Age is another contested factor. Some centers set explicit age cutoffs for ECMO candidacy; others evaluate older patients on a case-by-case basis. Body mass index, pre-existing organ dysfunction, duration of mechanical ventilation before ECMO initiation, and the presence of other infections all factor into decisions in ways that are difficult to reduce to a simple checklist.

The clinicians interviewed in this study were not acting carelessly. They were navigating genuine clinical complexity with imperfect tools. The problem is systemic rather than individual: the field has not developed the consensus criteria that would allow standardization without sacrificing the nuance that individual cases demand.

What the study can and cannot tell us

As a qualitative study, this research describes how clinicians think about ECMO decisions. It does not quantify how often those decisions differ, does not track patient outcomes by decision pathway, and does not measure whether specific patient populations are systematically disadvantaged by current practices.

The study focused on venovenous ECMO for respiratory failure, and its findings may not generalize to venoarterial ECMO decisions, which involve different clinical considerations and different patient populations. The clinicians interviewed came from institutions experienced enough in ECMO to participate in candidacy decisions regularly; decision-making at smaller or less experienced centers may look different.

Qualitative research also captures what people say about their decision-making, which may differ from what they actually do. Clinicians may understate the role of guidelines or overstate the role of clinical judgment in retrospective interviews. Observational studies that track real-time decision-making would complement these findings.

Toward criteria that balance rigor and reality

The study's implicit argument is that the ECMO field needs to move toward more standardized candidacy criteria - not rigid algorithms that eliminate clinical judgment, but frameworks that constrain the range of acceptable variation and make the basis for decisions more transparent and auditable.

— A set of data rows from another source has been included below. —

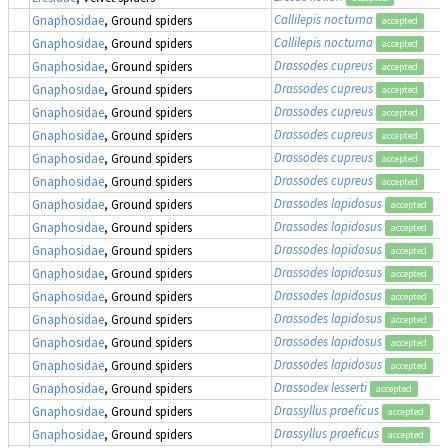
Callilepis nocturna
Gnaphosidae
, Ground spiders
accepted
Callilepis nocturna
Gnaphosidae
, Ground spiders
accepted
Drassodes cupreus
Gnaphosidae
, Ground spiders
accepted
Drassodes cupreus
Gnaphosidae
, Ground spiders
accepted
Drassodes cupreus
Gnaphosidae
, Ground spiders
accepted
Drassodes cupreus
Gnaphosidae
, Ground spiders
accepted
Drassodes cupreus
Gnaphosidae
, Ground spiders
accepted
Drassodes cupreus
Gnaphosidae
, Ground spiders
accepted
Drassodes lapidosus
Gnaphosidae
, Ground spiders
accepted
Drassodes lapidosus
Gnaphosidae
, Ground spiders
accepted
Drassodes lapidosus
Gnaphosidae
, Ground spiders
accepted
Drassodes lapidosus
Gnaphosidae
, Ground spiders
accepted
Drassodes lapidosus
Gnaphosidae
, Ground spiders
accepted
Drassodes lapidosus
Gnaphosidae
, Ground spiders
accepted
Drassodes lapidosus
Gnaphosidae
, Ground spiders
accepted
Drassodes lapidosus
Gnaphosidae
, Ground spiders
accepted
Drassodex lesserti
Gnaphosidae
, Ground spiders
accepted
Drassyllus praeficus
Gnaphosidae
, Ground spiders
accepted
Drassyllus praeficus
Gnaphosidae
, Ground spiders
accepted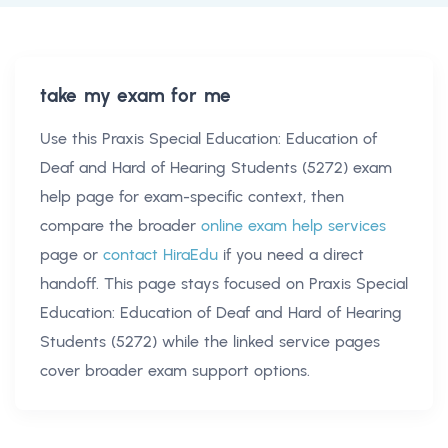
take my exam for me
Use this
Praxis Special Education: Education of
Deaf and Hard of Hearing Students (5272) exam
help
page for exam-specific context, then
compare the broader
online exam help services
page or
contact HiraEdu
if you need a direct
handoff. This page stays focused on
Praxis Special
Education: Education of Deaf and Hard of Hearing
Students (5272)
while the linked service pages
cover broader exam support options.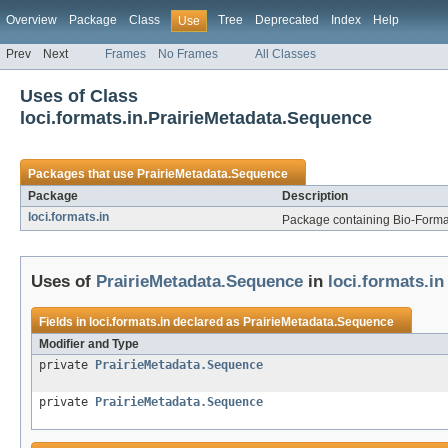
Overview
Package
Class
Tree
Deprecated
Index
Help
Use
Prev
Next
Frames
No Frames
All Classes
Uses of Class
loci.formats.in.PrairieMetadata.Sequence
Packages that use
PrairieMetadata.Sequence
Package
Description
loci.formats.in
Package containing Bio-Formats
Uses of
PrairieMetadata.Sequence
in
loci.formats.in
Fields in
loci.formats.in
declared as
PrairieMetadata.Sequence
Modifier and Type
private
PrairieMetadata.Sequence
private
PrairieMetadata.Sequence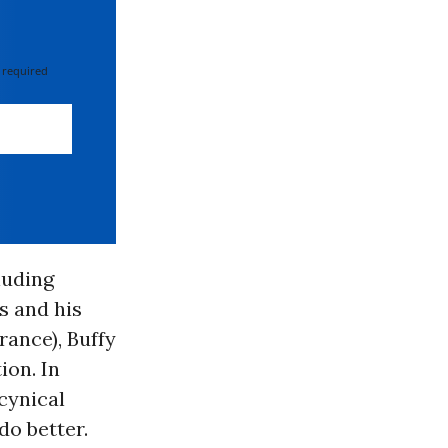
 required
luding
s and his
rance), Buffy
ion. In
cynical
do better.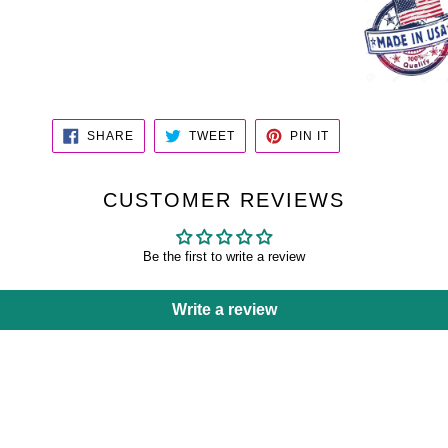
SHARE
TWEET
PIN
SHARE
TWEET
PIN IT
ON
ON
ON
FACEBOOK
TWITTER
PINTEREST
CUSTOMER REVIEWS
Be the first to write a review
Write a review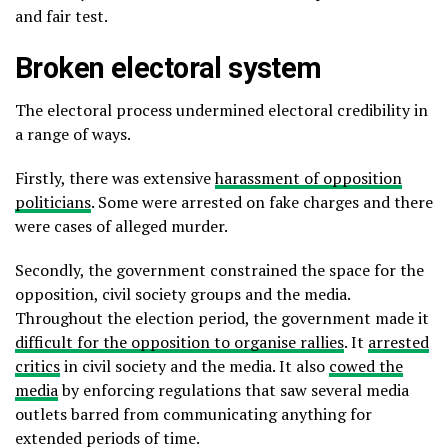
and fair test.
Broken electoral system
The electoral process undermined electoral credibility in
a range of ways.
Firstly, there was extensive
harassment of opposition
politicians
. Some were arrested on fake charges and there
were cases of alleged murder.
Secondly, the government constrained the space for the
opposition, civil society groups and the media.
Throughout the election period, the government made it
difficult for the opposition to organise rallies
. It
arrested
critics
in civil society and the media. It also
cowed the
media
by enforcing regulations that saw several media
outlets barred from communicating anything for
extended periods of time.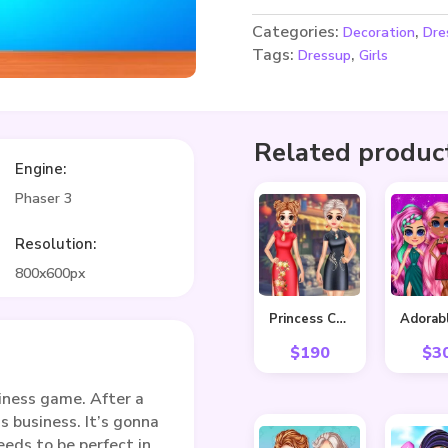
Categories:
,
Decoration
Dre
Tags:
,
Dressup
Girls
Related produc
Engine:
Phaser 3
Resolution:
800x600px
Princess Cheongsam Shanghai Fashion
$
190
$
3
iness game. After a
s business. It’s gonna
eeds to be perfect in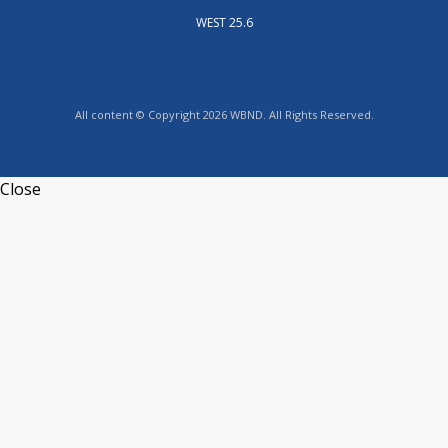
WEST 25.6
All content © Copyright 2026 WBND. All Rights Reserved.
Close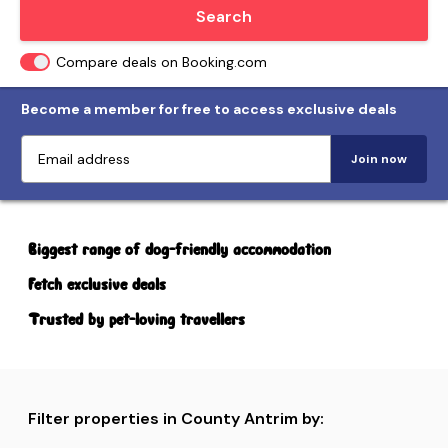
Locate me
Search
Compare deals on Booking.com
Become a member for free to access exclusive deals
Join now
Biggest range of dog-friendly accommodation
Fetch exclusive deals
Trusted by pet-loving travellers
Filter properties in County Antrim by: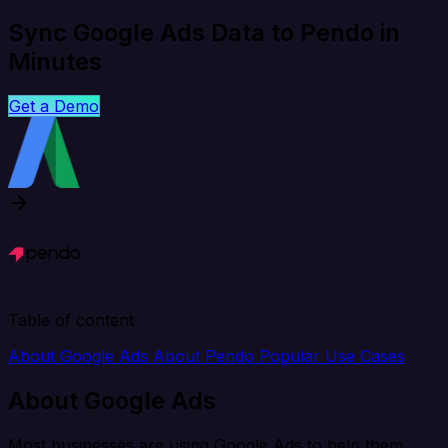
Sync Google Ads Data to Pendo in
Minutes
Get a Demo
Table of content
About Google Ads
About Pendo
Popular Use Cases
About Google Ads
Most businesses are using Google Ads to help them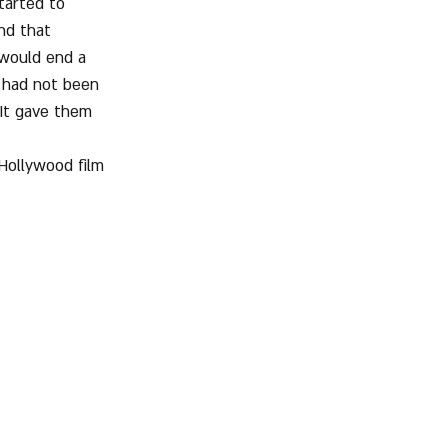
tarted to 
nd that 
 would end a 
 had not been 
 It gave them 
Hollywood film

Other areas of transplant and critical care medicine have developed allocation frameworks that balance clinical judgment with standardized criteria. Organ transplant allocation, while imperfect, uses scoring systems that prioritize patients based on measurable factors. Triage protocols in mass casualty events apply explicit criteria to distribute scarce resources. ECMO could benefit from similar frameworks adapted to its clinical specifics.

The stakes are high enough to warrant the effort. For a patient with severe respiratory failure, the decision about whether to offer ECMO is the decision about whether to offer the last remaining chance at survival. Making that decision more consistent, more transparent, and more equitable is not just an academic exercise. It is a matter of who lives and who does not.

Source: Published in JAMA Network Open, March 22, 2026. DOI: 10.1001/jamanetworkopen.2026.2044. Corresponding author: Derek R. Soled, MD, MBA, MSc, Brigham and Women's Hospital. Also presented at the Society of Critical Care Medicine Congress.